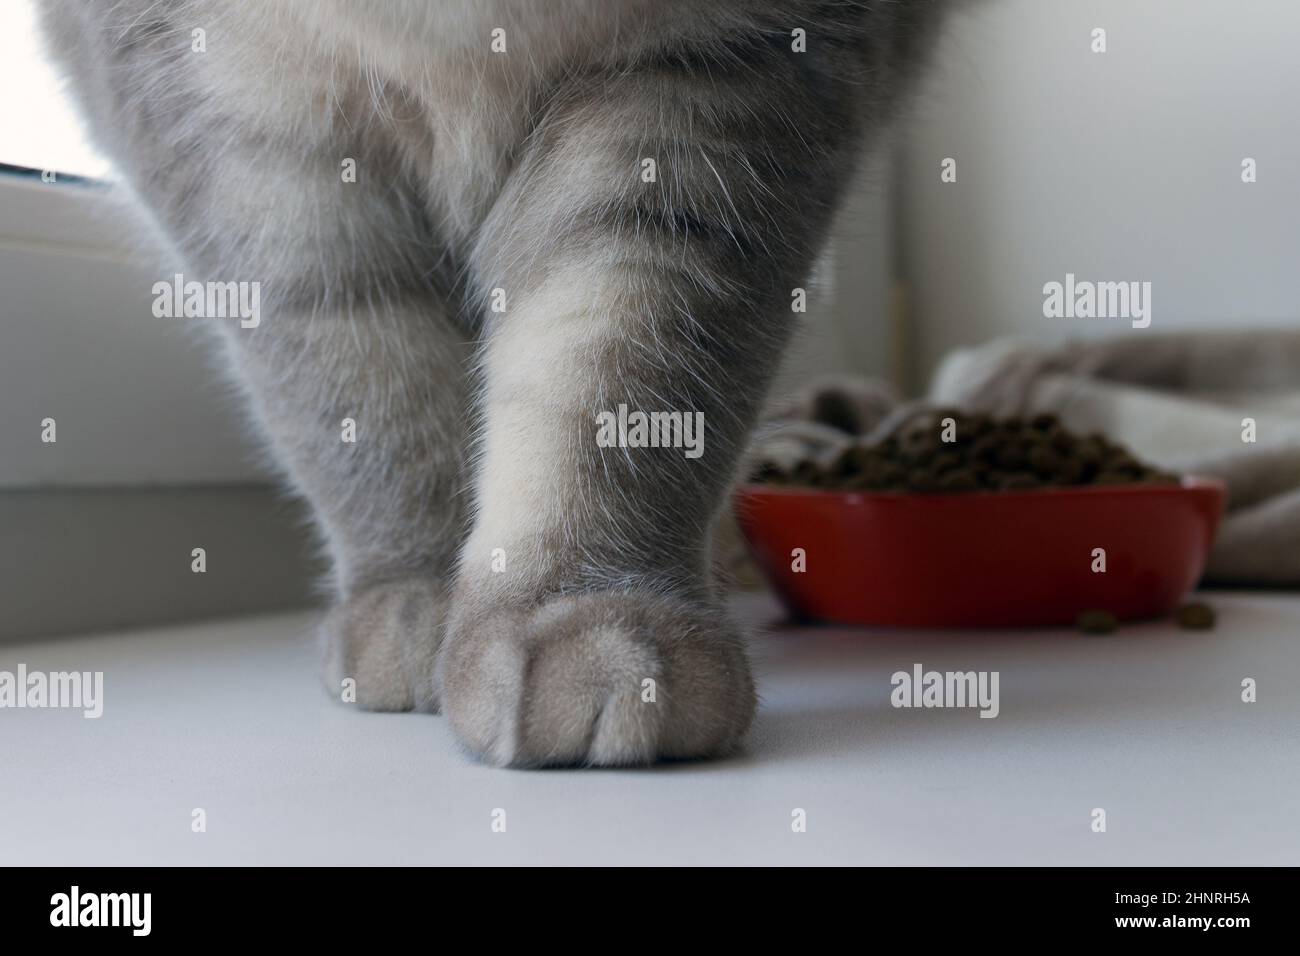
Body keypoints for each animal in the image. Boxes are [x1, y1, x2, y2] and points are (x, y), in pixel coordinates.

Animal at [40, 0, 951, 764]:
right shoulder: (234, 119)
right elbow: (368, 394)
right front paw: (426, 597)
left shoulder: (718, 81)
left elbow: (614, 377)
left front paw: (586, 610)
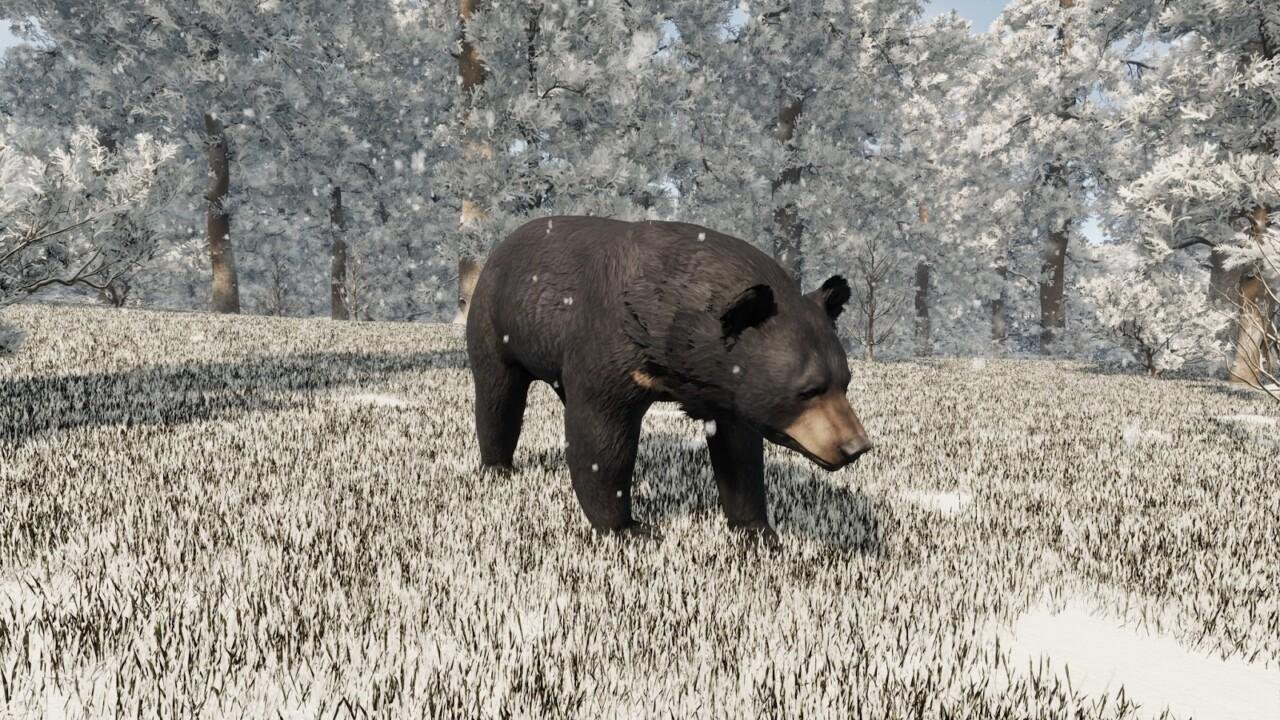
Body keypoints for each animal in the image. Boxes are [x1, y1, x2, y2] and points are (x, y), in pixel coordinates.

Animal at [465, 215, 872, 541]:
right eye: (808, 390)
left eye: (845, 382)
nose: (856, 446)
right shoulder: (612, 346)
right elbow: (601, 436)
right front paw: (628, 528)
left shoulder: (726, 390)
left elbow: (739, 452)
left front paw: (756, 530)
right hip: (498, 321)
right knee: (498, 394)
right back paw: (498, 467)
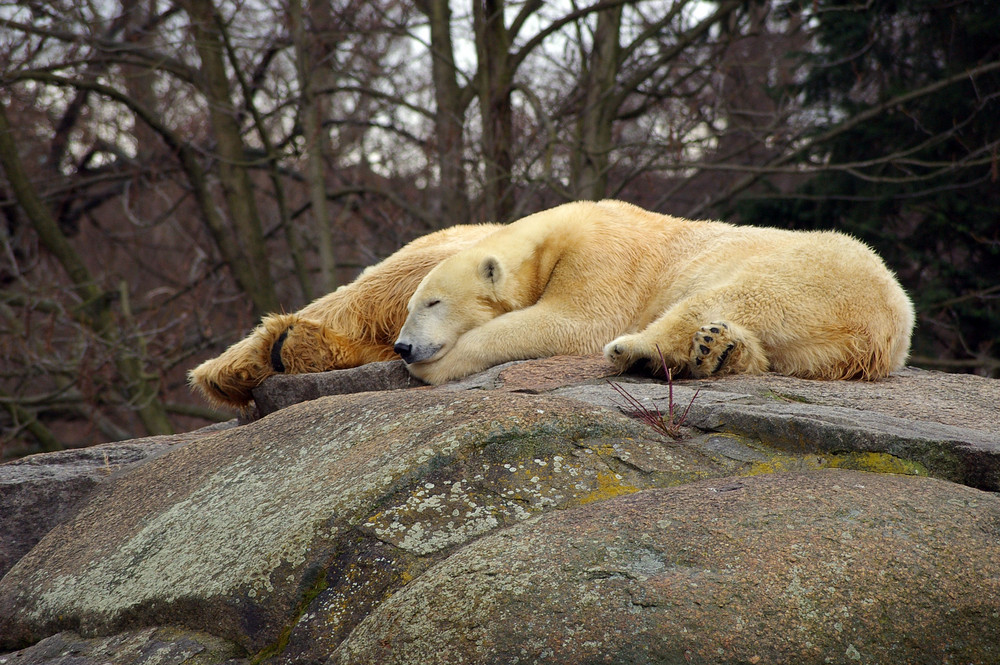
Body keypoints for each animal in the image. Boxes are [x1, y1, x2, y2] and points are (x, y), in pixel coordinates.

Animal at [390, 198, 916, 384]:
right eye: (410, 303)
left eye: (434, 302)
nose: (402, 346)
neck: (555, 237)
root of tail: (883, 328)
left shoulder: (602, 258)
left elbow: (573, 323)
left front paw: (437, 367)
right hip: (819, 340)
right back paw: (717, 350)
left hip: (803, 273)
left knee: (721, 298)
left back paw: (636, 350)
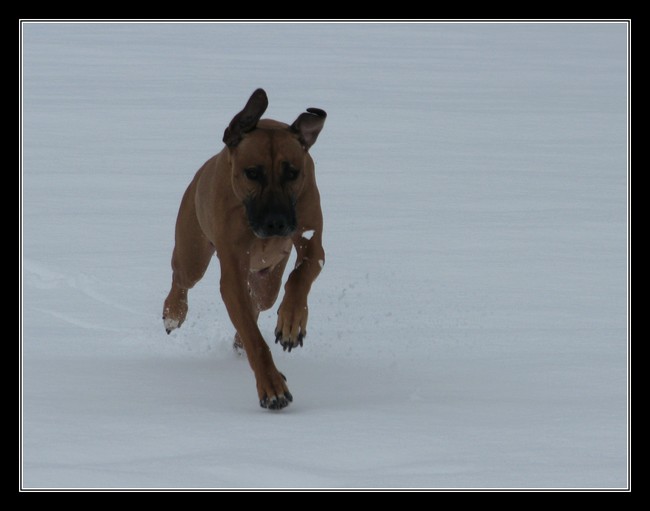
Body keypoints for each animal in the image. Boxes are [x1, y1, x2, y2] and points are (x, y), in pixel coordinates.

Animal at [162, 90, 324, 410]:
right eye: (252, 173)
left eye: (292, 173)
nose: (276, 222)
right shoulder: (233, 273)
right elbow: (254, 339)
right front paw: (272, 387)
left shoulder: (313, 238)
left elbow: (301, 275)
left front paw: (292, 322)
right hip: (193, 250)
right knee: (181, 277)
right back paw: (173, 311)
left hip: (267, 278)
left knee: (261, 299)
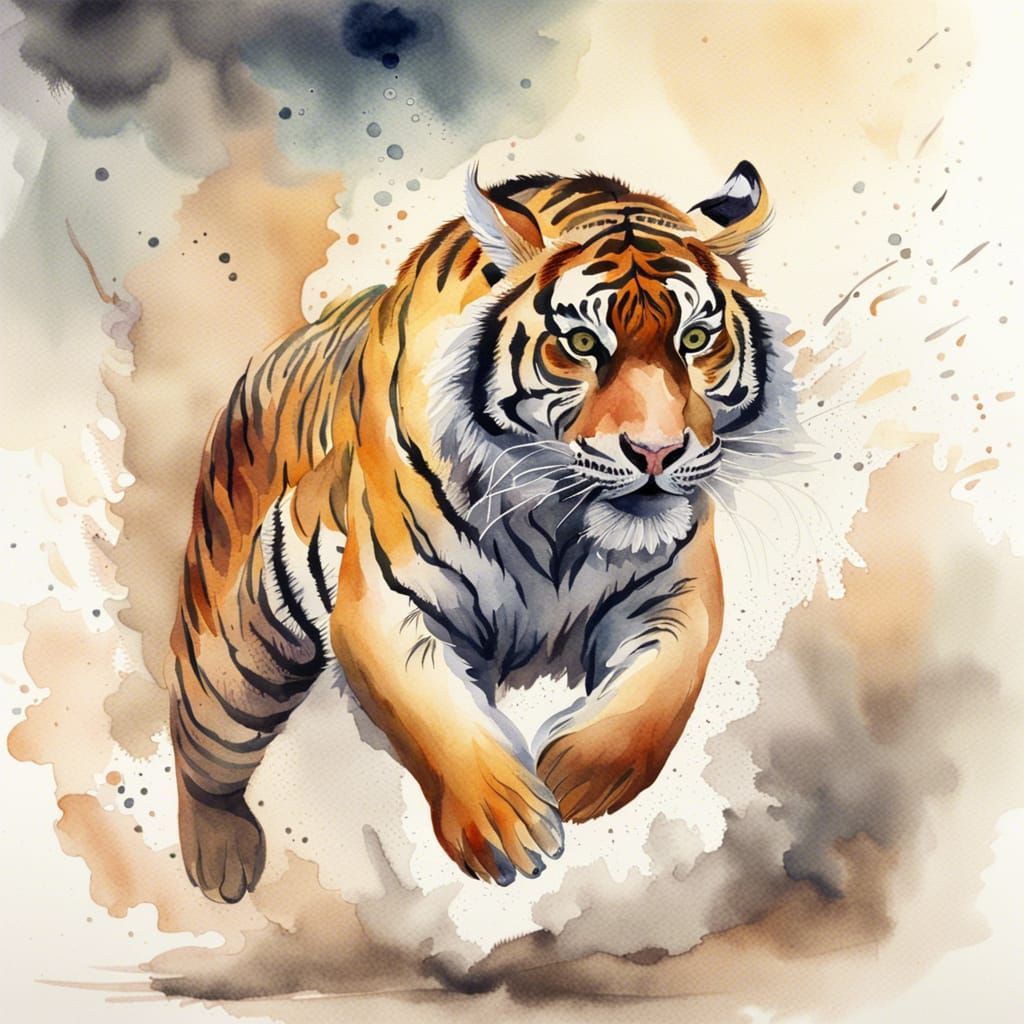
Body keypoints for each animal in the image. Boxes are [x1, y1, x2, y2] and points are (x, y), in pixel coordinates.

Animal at [169, 159, 788, 902]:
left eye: (695, 340)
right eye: (582, 344)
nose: (656, 453)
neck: (560, 517)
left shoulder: (677, 591)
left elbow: (660, 693)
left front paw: (575, 777)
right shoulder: (386, 600)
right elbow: (435, 718)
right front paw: (505, 826)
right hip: (233, 656)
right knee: (199, 746)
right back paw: (219, 861)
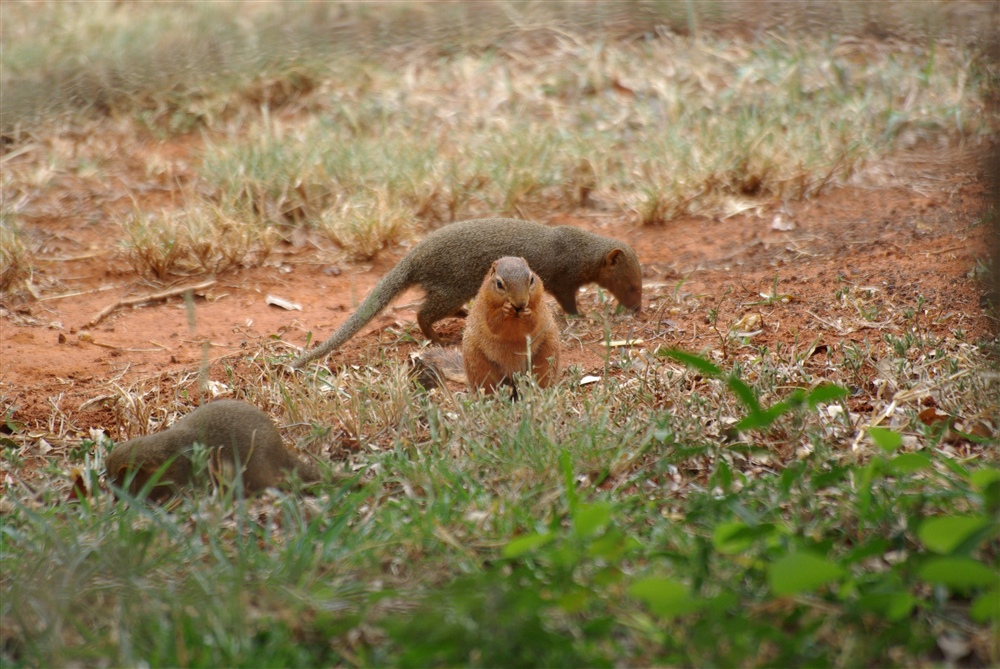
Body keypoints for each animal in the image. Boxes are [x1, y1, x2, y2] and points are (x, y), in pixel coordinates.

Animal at [288, 218, 640, 368]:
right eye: (632, 286)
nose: (637, 308)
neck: (580, 251)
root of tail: (414, 255)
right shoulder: (562, 280)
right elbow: (568, 301)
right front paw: (580, 316)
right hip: (453, 285)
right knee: (422, 312)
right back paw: (438, 338)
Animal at [462, 256, 564, 392]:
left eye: (532, 279)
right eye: (499, 284)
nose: (521, 304)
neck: (515, 317)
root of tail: (514, 373)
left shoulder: (539, 307)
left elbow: (533, 323)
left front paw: (527, 313)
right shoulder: (485, 309)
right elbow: (493, 325)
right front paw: (506, 310)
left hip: (548, 354)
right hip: (478, 365)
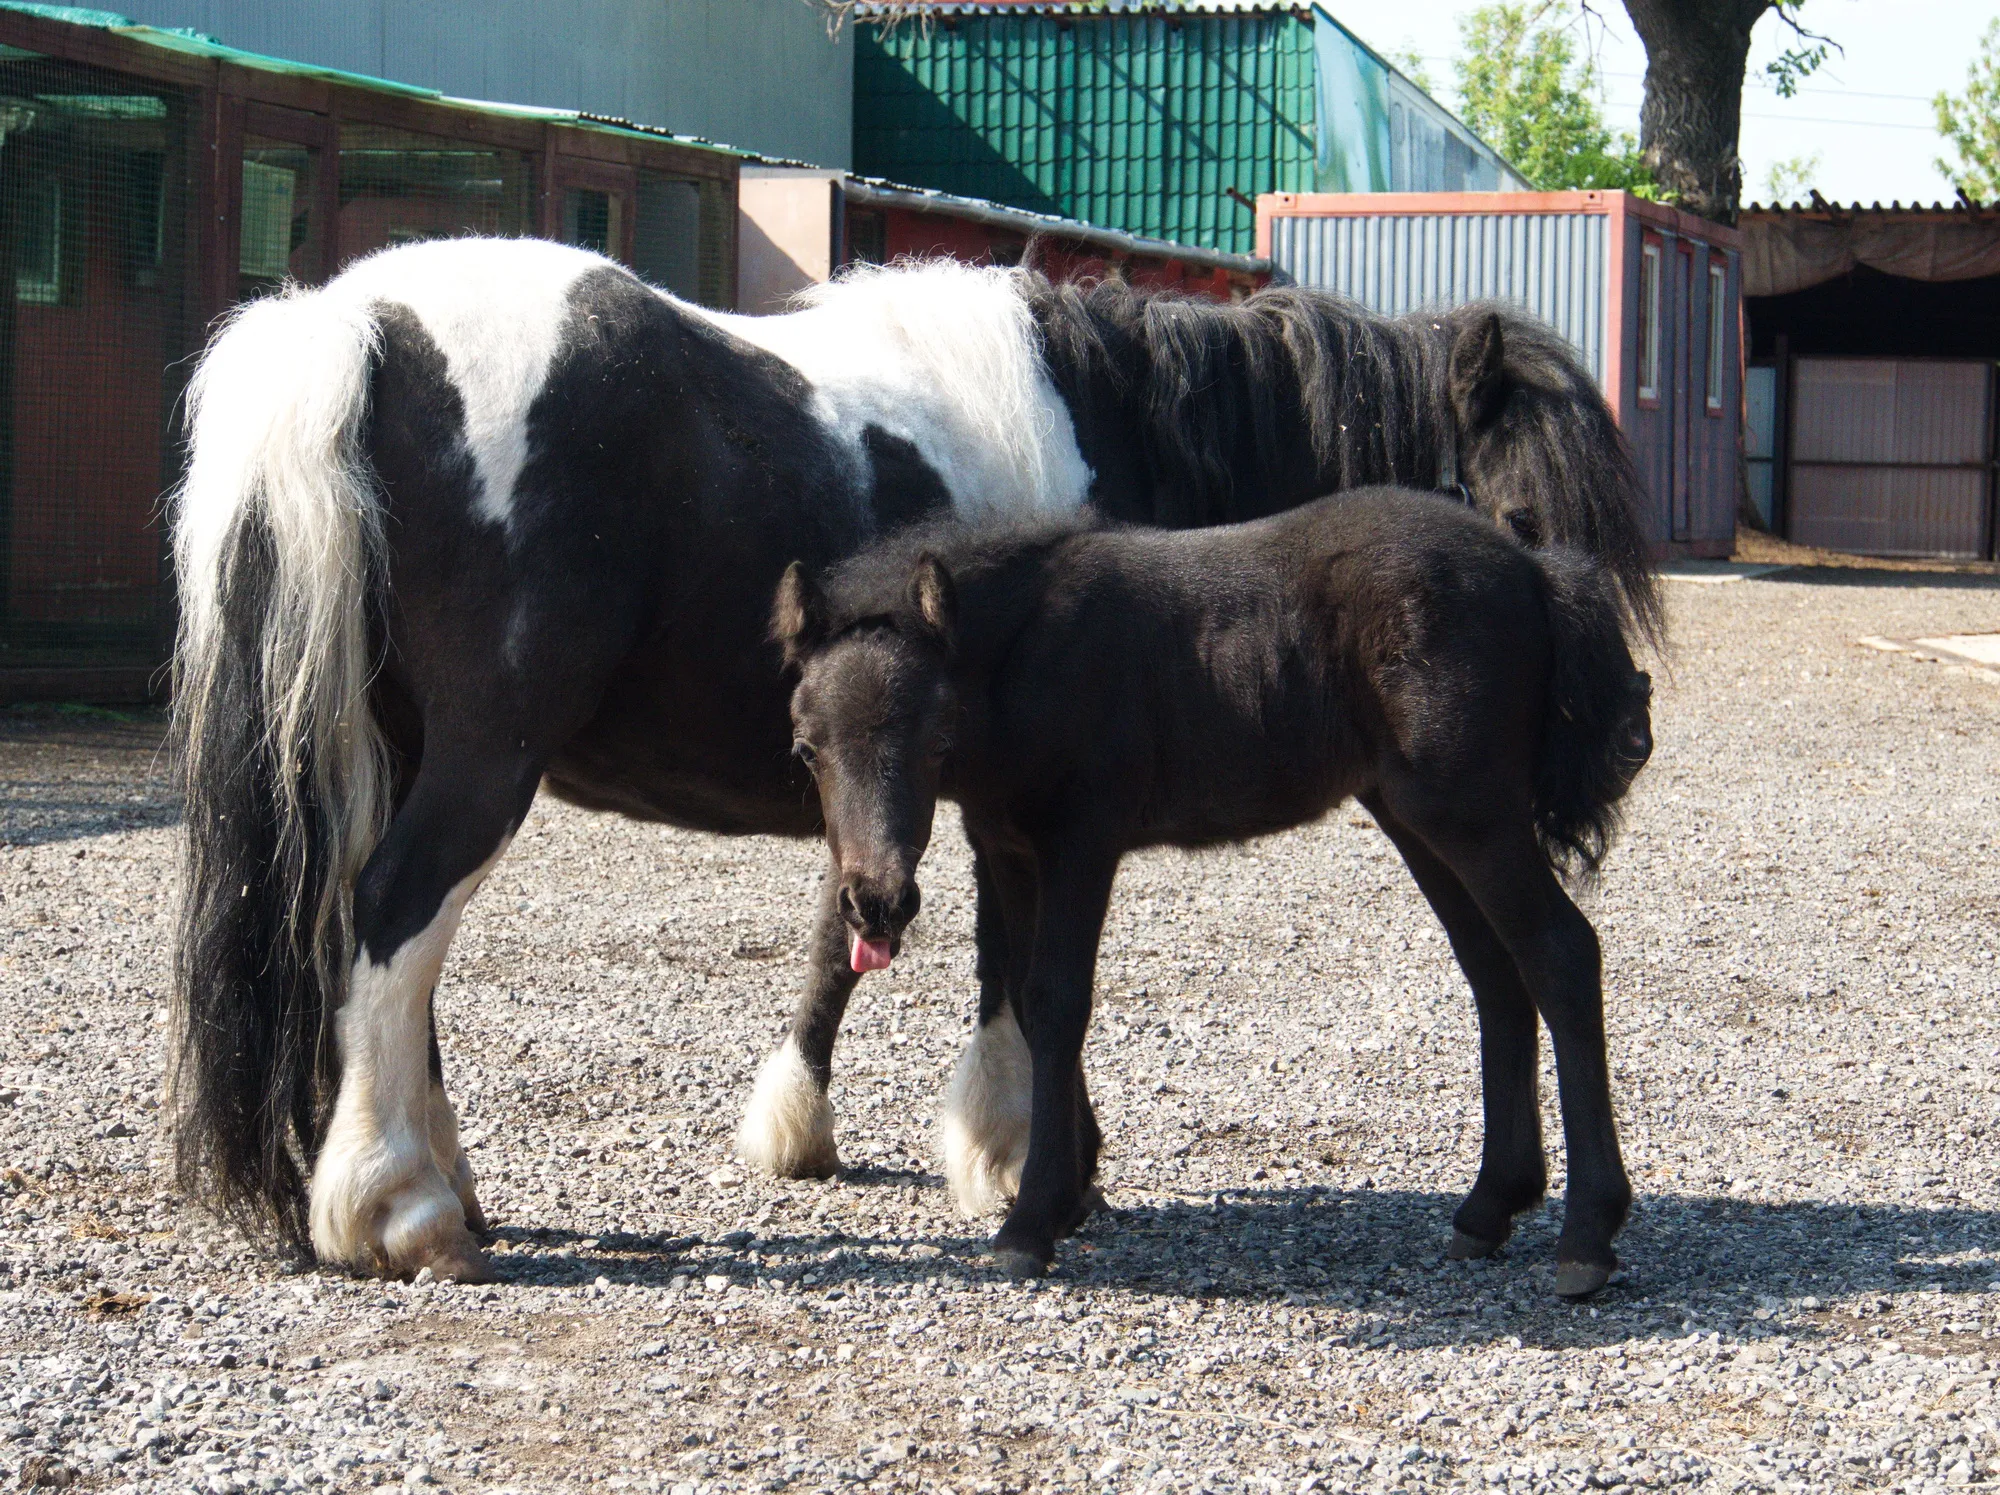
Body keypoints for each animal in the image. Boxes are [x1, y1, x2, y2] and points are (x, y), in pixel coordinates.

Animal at [776, 489, 1656, 1295]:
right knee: (1497, 974)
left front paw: (1032, 1221)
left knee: (1561, 954)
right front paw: (1067, 1196)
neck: (1030, 655)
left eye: (933, 740)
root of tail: (1531, 566)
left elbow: (1059, 1000)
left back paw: (1587, 1233)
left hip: (1474, 812)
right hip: (1421, 819)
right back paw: (1490, 1205)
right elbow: (1026, 999)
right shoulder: (1006, 846)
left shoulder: (1080, 841)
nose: (876, 901)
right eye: (806, 748)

◆ **PROBLEM TO SOLVE**: Pull out every line in the material above where "back" occurs.

◆ **PROBLEM SOLUTION**:
right back paw: (498, 467)
right back paw: (717, 350)
left back paw: (636, 350)
right back paw: (173, 311)
right back paw: (219, 861)
right back paw: (438, 338)
left back paw: (1587, 1233)
right back paw: (1490, 1205)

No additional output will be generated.